__Description of the task__:
From the Roppongi Hills revolving-door report, reproduce word for word the passage starting at "Mar 31, 2004" and ending at "the first reported.".

__Document extract__:
BEGIN

Mar 31, 2004

Roppongi Hills Death Trap Spurs Police Raids

The facts, as understood at present:
6-year-old Ryo Mizokawa died last Friday after his head was crushed by an automatic revolving door at the Roppongi Hills residential and commercio-tainment complex in Tokyo. The 2.7-ton door, manufactured by a subsidiary of Sanwa Shutter Corp., was not equipped with a safety system to halt or release upon contact. Instead, it could rotate another 25 centimeters. Not only that, a safety sensor originally set to detect objects 80cm or taller was reset to ignore anything below 135cm following a December 7 accident. Roppongi Hills has had 32 revolving door accidents since last April (10 resulting in transfer to a hospital), but this was the first reported.

Confusion in the unfolding story:
Initial reports quoted Sanwa as stating the door only moves 5cm before stopping. At a press conference Saturday, Sanwa officials said they "did not develop a countermeasure for when a person becomes sandwiched and the door does not stop." Investigations at the time also concluded the sensor detects an object 80cm or taller.

END

__Data for analysis__:

BEGIN

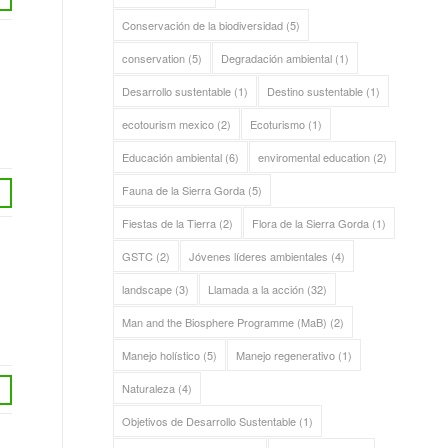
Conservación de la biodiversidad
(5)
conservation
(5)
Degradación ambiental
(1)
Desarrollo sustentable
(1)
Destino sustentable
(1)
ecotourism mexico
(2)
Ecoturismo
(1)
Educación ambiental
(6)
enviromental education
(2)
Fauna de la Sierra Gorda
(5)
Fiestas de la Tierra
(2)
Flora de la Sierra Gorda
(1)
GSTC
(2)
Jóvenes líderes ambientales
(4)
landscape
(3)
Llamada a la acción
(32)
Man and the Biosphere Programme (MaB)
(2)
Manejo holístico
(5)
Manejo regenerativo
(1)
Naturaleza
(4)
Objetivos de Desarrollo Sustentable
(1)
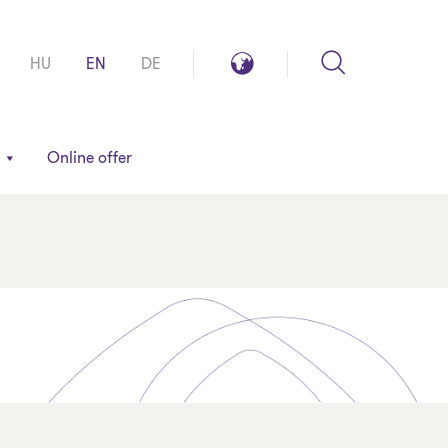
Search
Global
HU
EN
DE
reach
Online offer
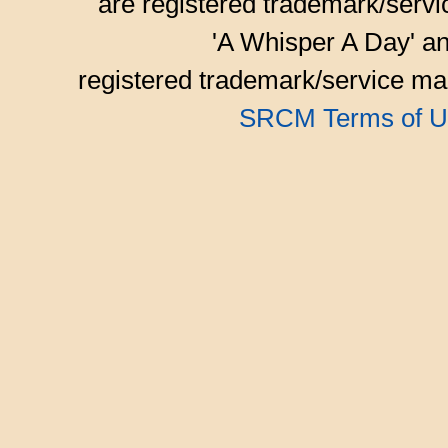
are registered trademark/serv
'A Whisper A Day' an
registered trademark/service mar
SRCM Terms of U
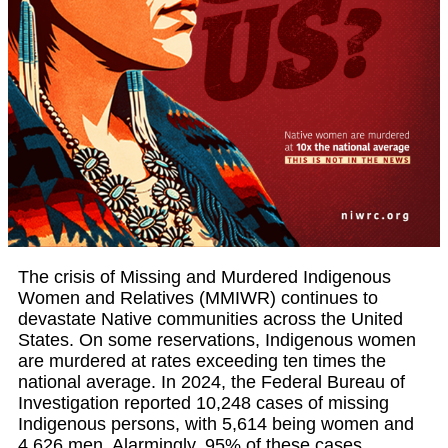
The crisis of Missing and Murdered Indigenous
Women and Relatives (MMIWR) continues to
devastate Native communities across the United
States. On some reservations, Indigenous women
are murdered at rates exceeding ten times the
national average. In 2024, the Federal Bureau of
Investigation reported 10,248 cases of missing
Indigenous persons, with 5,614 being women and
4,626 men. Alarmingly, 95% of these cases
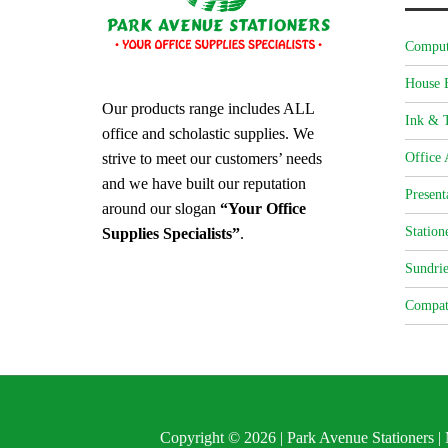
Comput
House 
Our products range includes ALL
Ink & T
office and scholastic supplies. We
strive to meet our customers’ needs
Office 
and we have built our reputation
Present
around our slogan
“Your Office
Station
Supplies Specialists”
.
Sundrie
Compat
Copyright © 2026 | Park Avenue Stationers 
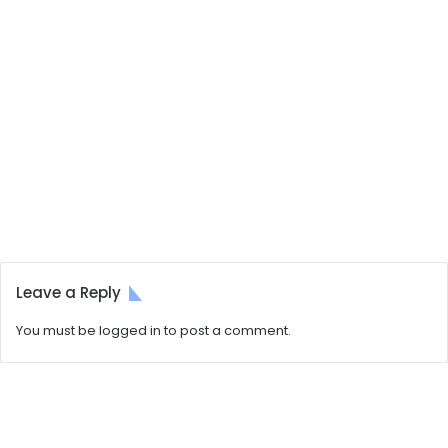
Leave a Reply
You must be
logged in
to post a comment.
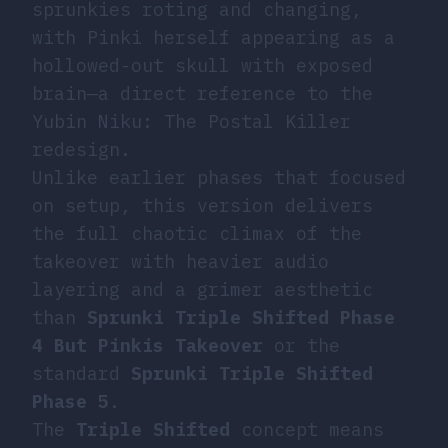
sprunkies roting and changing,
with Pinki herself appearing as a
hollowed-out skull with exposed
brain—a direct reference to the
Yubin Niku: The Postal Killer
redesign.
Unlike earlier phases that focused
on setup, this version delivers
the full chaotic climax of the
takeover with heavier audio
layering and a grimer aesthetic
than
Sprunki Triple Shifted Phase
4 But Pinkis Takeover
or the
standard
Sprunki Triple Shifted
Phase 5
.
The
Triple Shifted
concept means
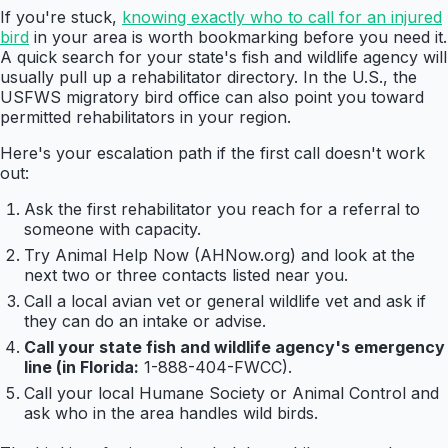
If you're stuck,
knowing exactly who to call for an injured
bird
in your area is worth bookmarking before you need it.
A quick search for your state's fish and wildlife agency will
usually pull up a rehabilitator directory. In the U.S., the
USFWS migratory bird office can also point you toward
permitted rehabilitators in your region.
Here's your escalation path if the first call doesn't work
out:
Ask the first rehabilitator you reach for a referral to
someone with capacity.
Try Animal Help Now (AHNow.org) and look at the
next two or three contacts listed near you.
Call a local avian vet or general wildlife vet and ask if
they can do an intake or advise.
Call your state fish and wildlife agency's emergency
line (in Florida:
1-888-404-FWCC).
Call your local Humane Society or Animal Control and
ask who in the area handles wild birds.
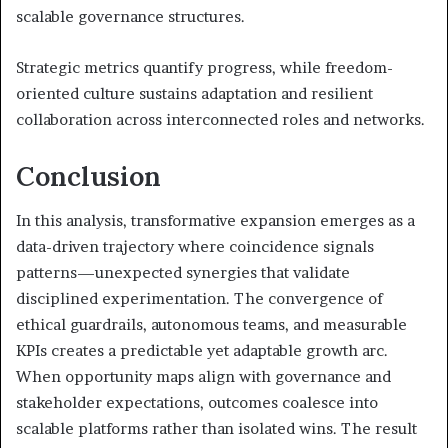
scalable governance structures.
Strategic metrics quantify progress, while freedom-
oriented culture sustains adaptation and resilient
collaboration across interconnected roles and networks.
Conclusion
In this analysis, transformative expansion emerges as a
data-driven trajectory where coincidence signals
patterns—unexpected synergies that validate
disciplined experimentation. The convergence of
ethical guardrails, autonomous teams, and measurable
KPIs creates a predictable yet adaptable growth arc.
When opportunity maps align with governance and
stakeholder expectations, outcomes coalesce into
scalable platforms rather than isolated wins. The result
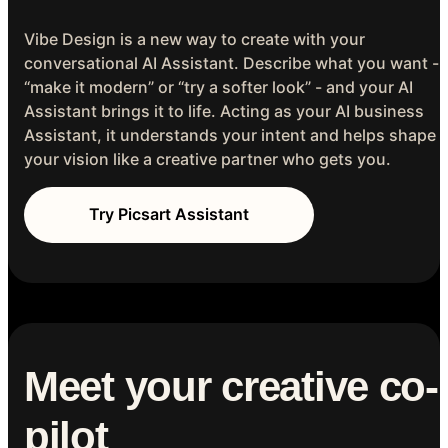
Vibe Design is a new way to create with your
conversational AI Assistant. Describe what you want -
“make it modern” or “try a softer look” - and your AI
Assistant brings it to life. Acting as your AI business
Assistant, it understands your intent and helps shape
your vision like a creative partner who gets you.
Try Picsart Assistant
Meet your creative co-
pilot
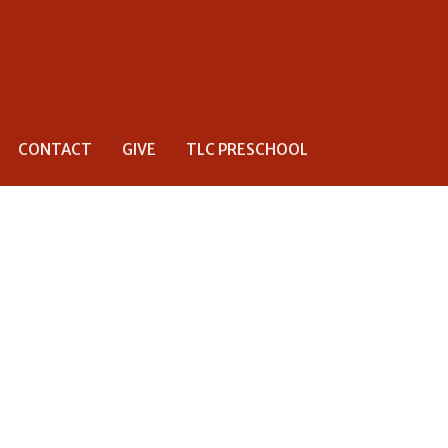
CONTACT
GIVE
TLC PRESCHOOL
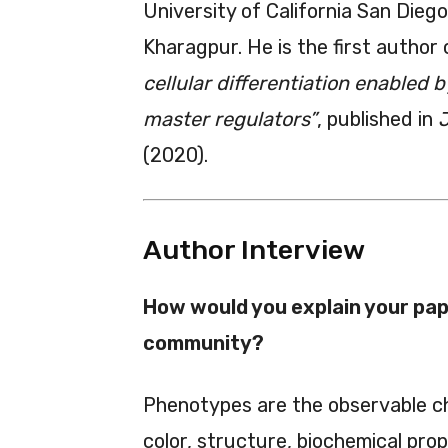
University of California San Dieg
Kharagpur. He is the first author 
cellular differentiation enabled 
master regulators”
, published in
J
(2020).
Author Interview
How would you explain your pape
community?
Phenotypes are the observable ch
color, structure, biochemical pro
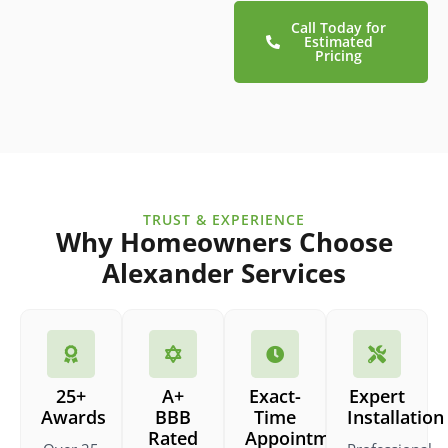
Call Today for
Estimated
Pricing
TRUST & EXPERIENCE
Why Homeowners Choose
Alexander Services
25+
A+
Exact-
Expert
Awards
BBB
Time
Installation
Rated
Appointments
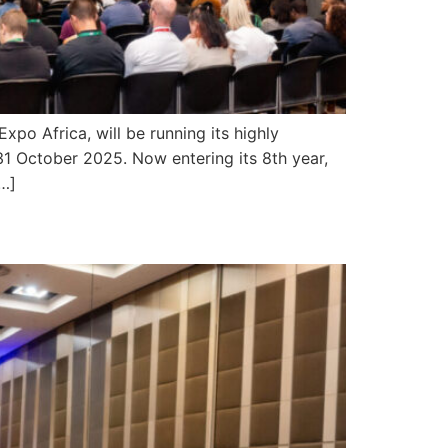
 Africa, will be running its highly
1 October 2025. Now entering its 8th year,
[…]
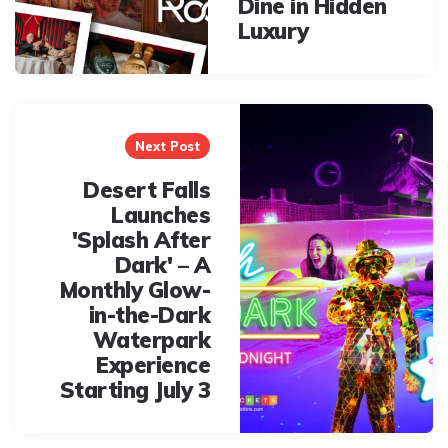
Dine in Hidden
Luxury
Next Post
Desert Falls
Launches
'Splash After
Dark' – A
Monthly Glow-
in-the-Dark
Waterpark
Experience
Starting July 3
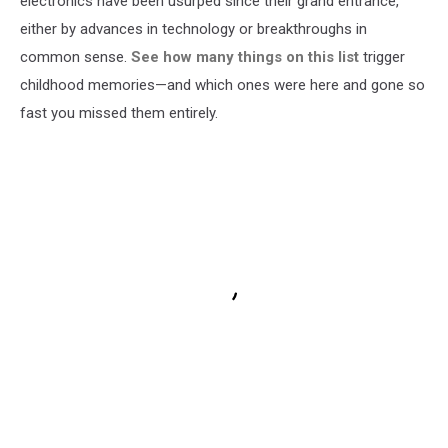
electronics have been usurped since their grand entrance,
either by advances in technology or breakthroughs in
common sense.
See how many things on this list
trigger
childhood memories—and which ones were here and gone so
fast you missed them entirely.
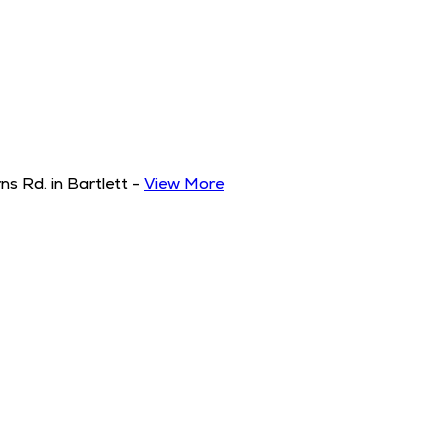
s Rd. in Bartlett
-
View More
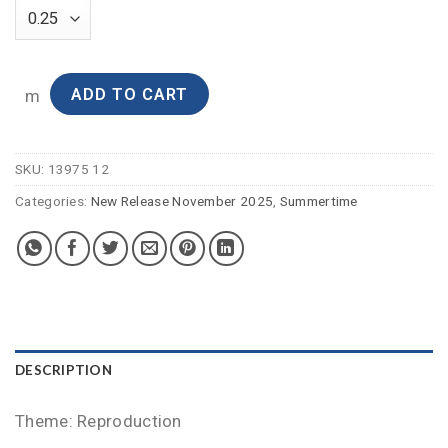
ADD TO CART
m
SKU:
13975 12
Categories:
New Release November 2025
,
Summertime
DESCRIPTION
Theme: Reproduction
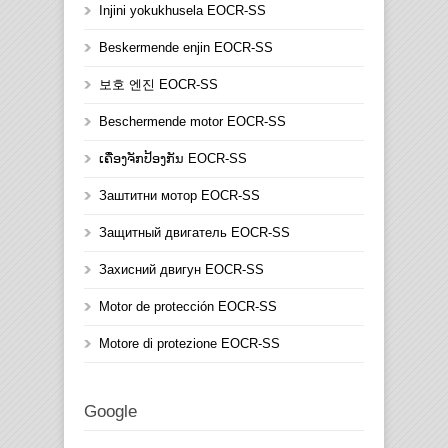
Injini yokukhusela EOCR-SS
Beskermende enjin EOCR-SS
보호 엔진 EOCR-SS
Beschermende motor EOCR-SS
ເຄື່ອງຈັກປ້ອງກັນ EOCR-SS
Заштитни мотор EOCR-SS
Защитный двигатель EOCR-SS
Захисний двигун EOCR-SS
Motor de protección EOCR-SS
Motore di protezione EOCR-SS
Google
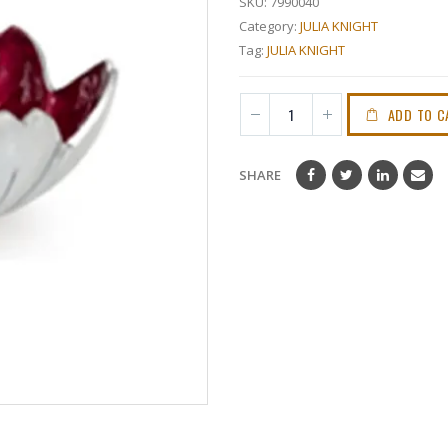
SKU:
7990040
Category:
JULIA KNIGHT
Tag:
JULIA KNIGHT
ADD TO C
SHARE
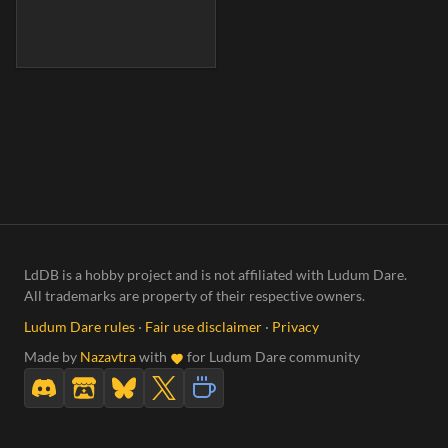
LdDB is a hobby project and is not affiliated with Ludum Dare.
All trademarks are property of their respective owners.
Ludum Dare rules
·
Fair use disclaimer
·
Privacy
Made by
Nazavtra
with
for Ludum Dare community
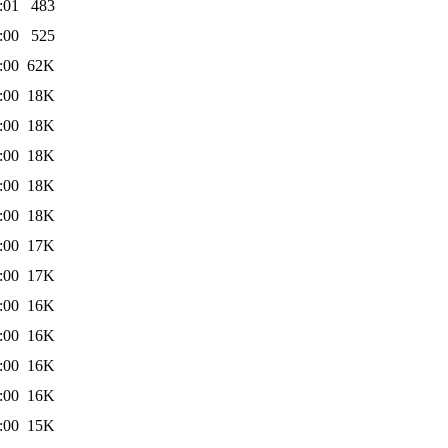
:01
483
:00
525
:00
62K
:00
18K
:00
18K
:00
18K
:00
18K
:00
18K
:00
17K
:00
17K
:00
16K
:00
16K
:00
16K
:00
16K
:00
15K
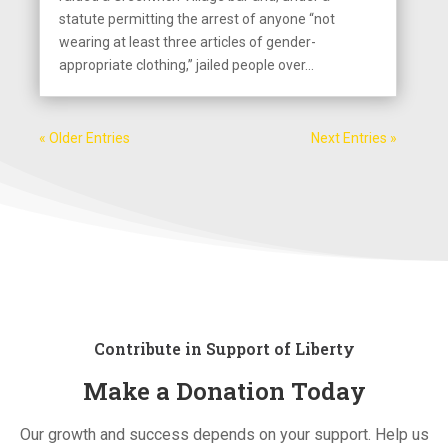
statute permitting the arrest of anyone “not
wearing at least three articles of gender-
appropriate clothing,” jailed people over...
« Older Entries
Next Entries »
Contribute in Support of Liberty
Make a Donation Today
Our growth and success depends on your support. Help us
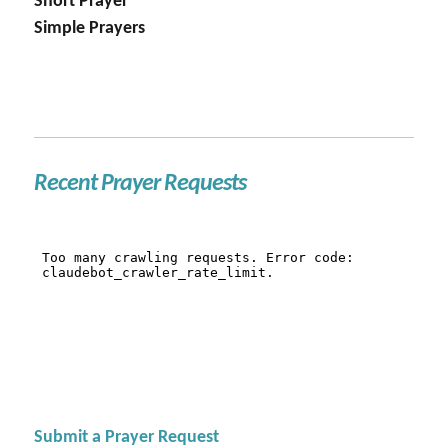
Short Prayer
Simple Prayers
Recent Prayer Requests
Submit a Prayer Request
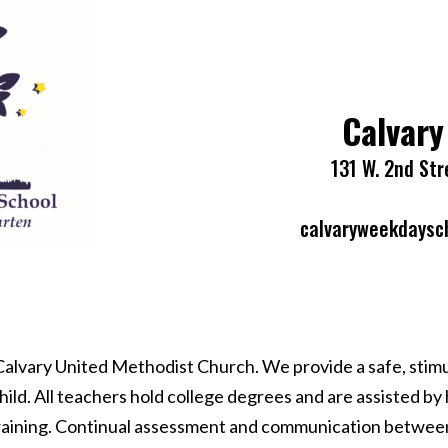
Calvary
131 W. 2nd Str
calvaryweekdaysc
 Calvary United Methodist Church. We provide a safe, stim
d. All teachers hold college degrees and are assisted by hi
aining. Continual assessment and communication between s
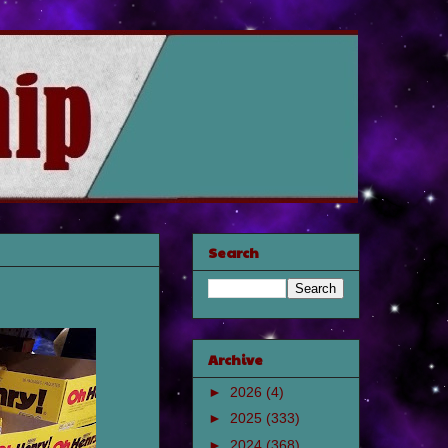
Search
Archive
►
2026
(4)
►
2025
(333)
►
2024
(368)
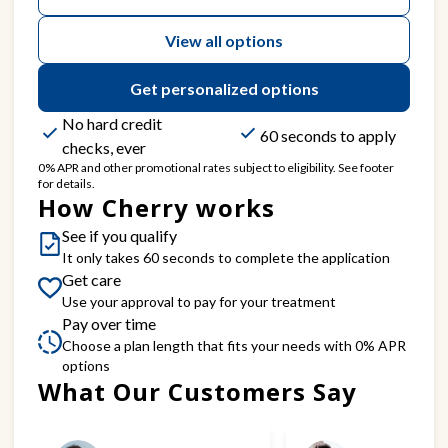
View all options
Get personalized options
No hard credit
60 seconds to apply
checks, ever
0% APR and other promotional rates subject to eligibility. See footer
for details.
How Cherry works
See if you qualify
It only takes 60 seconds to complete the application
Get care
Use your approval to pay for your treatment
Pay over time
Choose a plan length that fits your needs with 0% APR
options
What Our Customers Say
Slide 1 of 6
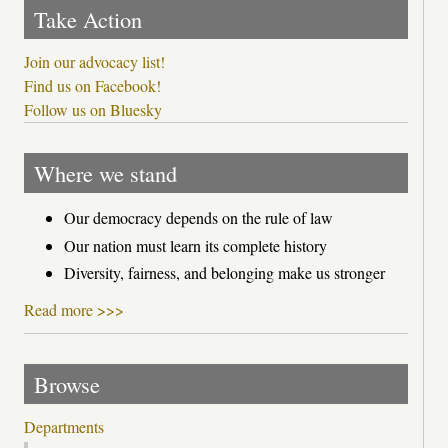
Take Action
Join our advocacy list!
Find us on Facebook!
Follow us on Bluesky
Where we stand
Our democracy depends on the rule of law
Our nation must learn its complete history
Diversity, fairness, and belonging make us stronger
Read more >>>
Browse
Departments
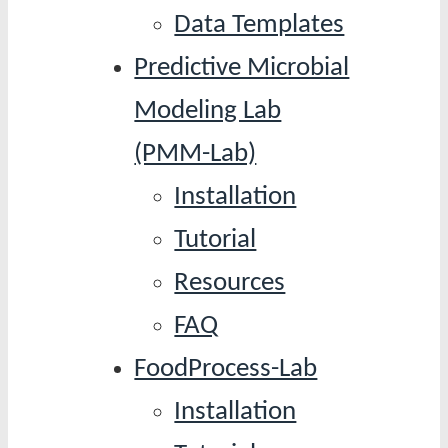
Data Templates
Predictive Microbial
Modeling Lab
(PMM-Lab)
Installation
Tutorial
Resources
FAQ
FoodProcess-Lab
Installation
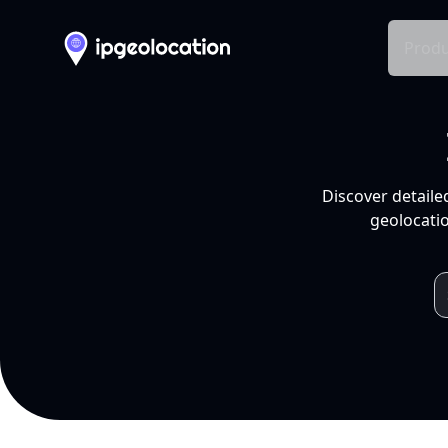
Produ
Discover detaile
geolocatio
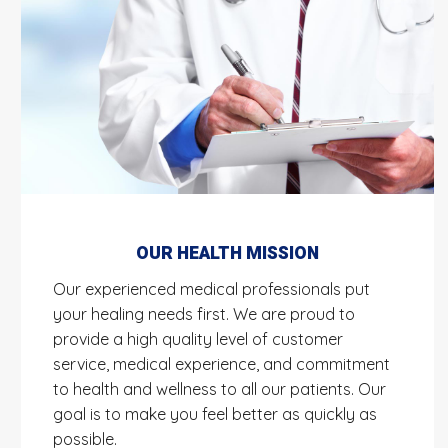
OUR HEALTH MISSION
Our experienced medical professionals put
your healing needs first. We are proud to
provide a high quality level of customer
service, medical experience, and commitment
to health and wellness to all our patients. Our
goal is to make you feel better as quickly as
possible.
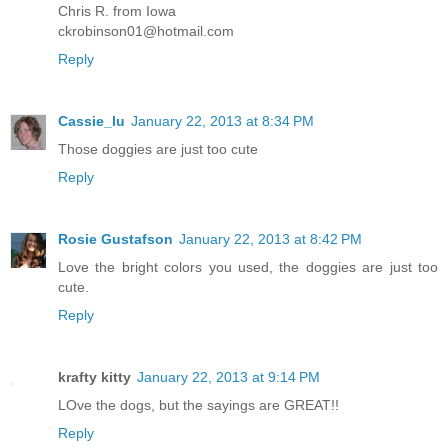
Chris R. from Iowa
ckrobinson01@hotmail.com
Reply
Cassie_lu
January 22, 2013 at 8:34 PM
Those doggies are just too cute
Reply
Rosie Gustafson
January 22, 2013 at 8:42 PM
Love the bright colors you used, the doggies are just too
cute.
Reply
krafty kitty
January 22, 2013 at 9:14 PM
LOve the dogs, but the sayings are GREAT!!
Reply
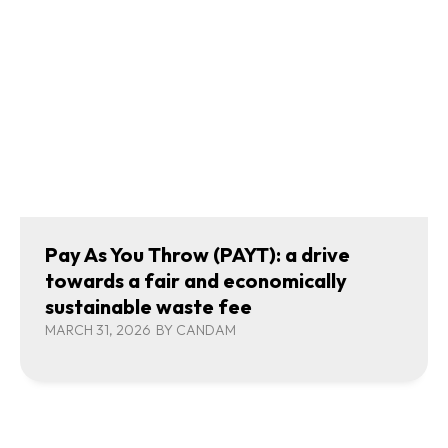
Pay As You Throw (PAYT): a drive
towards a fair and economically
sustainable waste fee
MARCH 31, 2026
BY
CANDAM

END

__Task response__:
Mar 31, 2004

Roppongi Hills Death Trap Spurs Police Raids

The facts, as understood at present:
6-year-old Ryo Mizokawa died last Friday after his head was crushed by an automatic revolving door at the Roppongi Hills residential and commercio-tainment complex in Tokyo. The 2.7-ton door, manufactured by a subsidiary of Sanwa Shutter Corp., was not equipped with a safety system to halt or release upon contact. Instead, it could rotate another 25 centimeters. Not only that, a safety sensor originally set to detect objects 80cm or taller was reset to ignore anything below 135cm following a December 7 accident. Roppongi Hills has had 32 revolving door accidents since last April (10 resulting in transfer to a hospital), but this was the first reported.